23. The respondents submit that the SCN has been issued lawfully and all allegations, including wilful misclassification and suppression of facts, have been substantiated through a thorough investigation. The extended period of limitation is applicable and the proceedings must continue as per the CGST Act, 2017.

24. Upon a thorough examination of the documents presented to the Court and taking into account the arguments put forth by the parties, this Court finds that the writ petition is not maintainable. This Court shall refrain from adjudicating or delving into the merits of the case as the issues raised in the present writ petition pertain to complex questions of fact and law that are squarely within the jurisdiction of the adjudicating authority under the Central Goods and Services Tax (CGST) Act, 2017. The petitioner’s grievances primarily relate to the invocation of the extended period of limitation, allegations of misclassification of goods and denial of Input Tax Credit (ITC). Each of these issues necessitates a detailed factual inquiry, which is outside the purview of this Court in its writ jurisdiction.

25. In Aloke Bhowmick (supra) it was held:

“2. The issue as to whether the show cause notice is barred by time and whether there is no allegation of suppression or mis- statement is a factual issue and is not purely a legal question. Secondly, whether the type of service rendered by the appellant was an exempted service is also a factual matter, which needs to be adjudicated by the appropriate authority, who has issued the show cause notice.”

26. In Whirlpool Corporation v. Registrar of Trade Marks, Mumbai and others reported in (1998) 8 SCC 1, the Hon’ble Supreme Court explained that writ petitions may be entertained against show cause notices where the petitioners seek enforcement of any fundamental rights, where there is a violation of principles of natural justice or where the order or proceedings are wholly without jurisdiction or where the vires of the Act is itself challenged. None of these circumstances are made out in the present petition. Simply alleging that the impugned SNC are without jurisdiction because, according to the petitioners’ perception, the exemption covers them, or the nil tax rate notification is insufficient. The usual adjudicatory process, where such a matter can be effectively adjudicated upon, cannot be scuttled by rushing to the writ court and securing stays on the adjudicatory process.
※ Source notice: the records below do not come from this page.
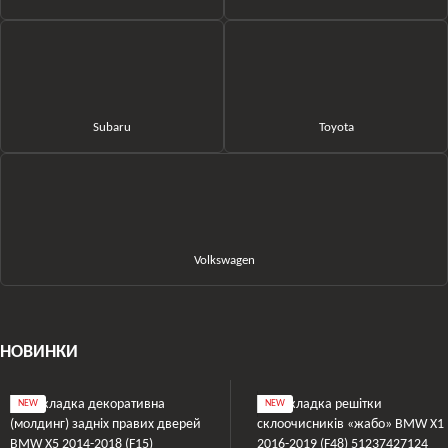
Subaru
Toyota
Volkswagen
НОВИНКИ
NEW
NEW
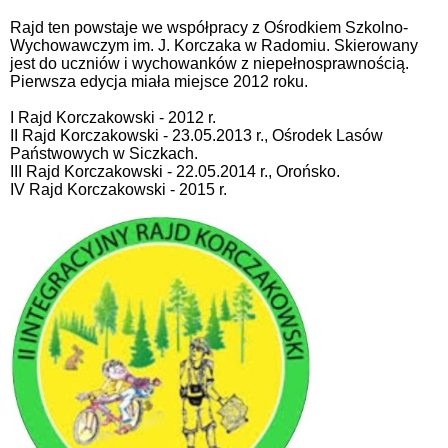
Rajd ten powstaje we współpracy z Ośrodkiem Szkolno-
Wychowawczym im. J. Korczaka w Radomiu. Skierowany
jest do uczniów i wychowanków z niepełnosprawnością.
Pierwsza edycja miała miejsce 2012 roku.
I Rajd Korczakowski - 2012 r.
II Rajd Korczakowski - 23.05.2013 r., Ośrodek Lasów
Państwowych w Siczkach.
III Rajd Korczakowski - 22.05.2014 r., Orońsko.
IV Rajd Korczakowski - 2015 r.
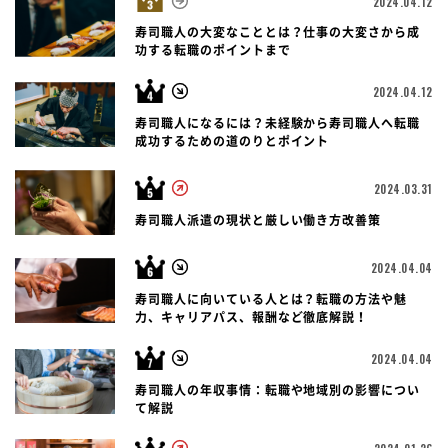
2024.04.12
寿司職人の大変なこととは？仕事の大変さから成
功する転職のポイントまで
2024.04.12
寿司職人になるには？未経験から寿司職人へ転職
成功するための道のりとポイント
2024.03.31
寿司職人派遣の現状と厳しい働き方改善策
2024.04.04
寿司職人に向いている人とは？転職の方法や魅
力、キャリアパス、報酬など徹底解説！
2024.04.04
寿司職人の年収事情：転職や地域別の影響につい
て解説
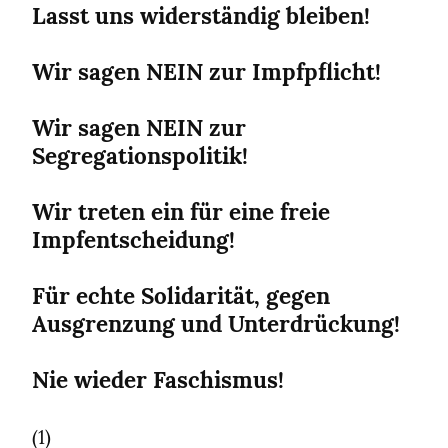
Lasst uns widerständig bleiben!
Wir sagen NEIN zur Impfpflicht!
Wir sagen NEIN zur 
Segregationspolitik!
Wir treten ein für eine freie 
Impfentscheidung!
Für echte Solidarität, gegen 
Ausgrenzung und Unterdrückung!
Nie wieder Faschismus!
(1) 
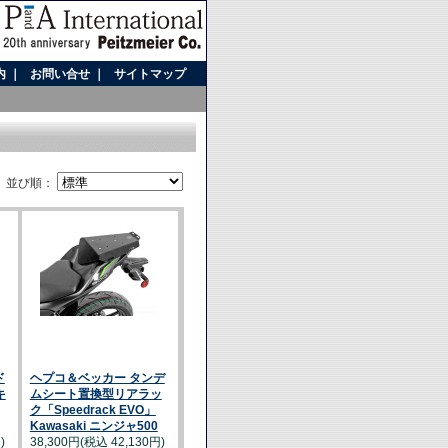
内
｜
お問い合せ
｜
サイトマップ
並び順：
ド
ヘプコ＆ベッカー タンデ
キ
ムシート置換型リアラッ
ク「Speedrack EVO」
Kawasaki ニンジャ500
)
38,300円(税込 42,130円)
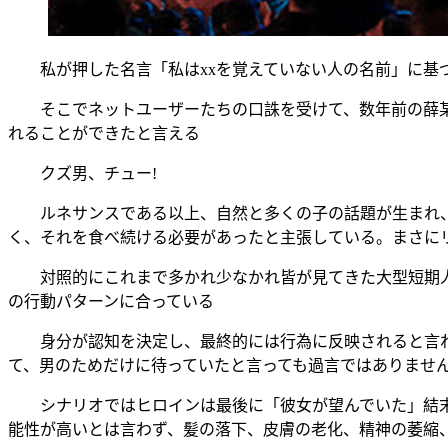
私が押した名言「私はxxを覚えていない人の名前」に基づ
そこでネットユーザーたちの口誅を受けて、数年前の薛某氏
れることができたと言える
クズ男、チュー!
ルネサンスである以上、自然と多くの子の話題が生まれ、
く、それを食べ続ける必要があったと主張している。まさに
対照的にこれまで多かれ少なかれ皆が見てきた大型短期人
の行動パターンに合っている
身分が認知を決定し、最終的には行為に反映されると言わ
て、男のためだけに待っていたと言っても過言ではありませ
シナリオではヒロインは最後に「彼女が望んでいた」結末を
能性が高いとは言わず、髪の落下、皮膚の老化、精神の萎縮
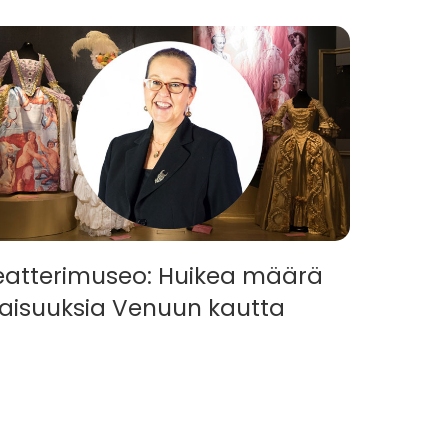
eatterimuseo: Huikea määrä
ilaisuuksia Venuun kautta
27. It is well-settled that writ courts do not interfere in cases where statutory remedies are available unless there is a clear violation of fundamental rights, lack of jurisdiction, or procedural perversity leading to manifest injustice. The petitioner has not demonstrated any such exceptional circumstances warranting this Court’s intervention. Instead, the statutory framework under the CGST Act provides adequate mechanisms for addressing the petitioner’s concerns, including responding to the SCN, participating in adjudication proceedings and availing appellate remedies if dissatisfied with the outcome.

28. This Court emphasizes that this decision should not be construed as expressing any opinion on the merits of the petitioner’s claims. The adjudicating authority is directed to independently and impartially decide the matter based on the evidence and submissions presented before it.

29. For the foregoing reasons, the writ petition is dismissed. The petitioner is advised to exhaust the statutory remedies provided under the CGST Act, 2017 including submitting a detailed response to the SCN. This Court reiterates that it shall not interfere in matters requiring fact-finding and adjudication, which fall squarely within the statutory domain.

30. All pending applications are accordingly disposed of.

31. There shall be no order as to costs.

32. Urgent Photostat certified copies of this judgment, if applied for, be supplied to the parties upon fulfilment of requisite formalities.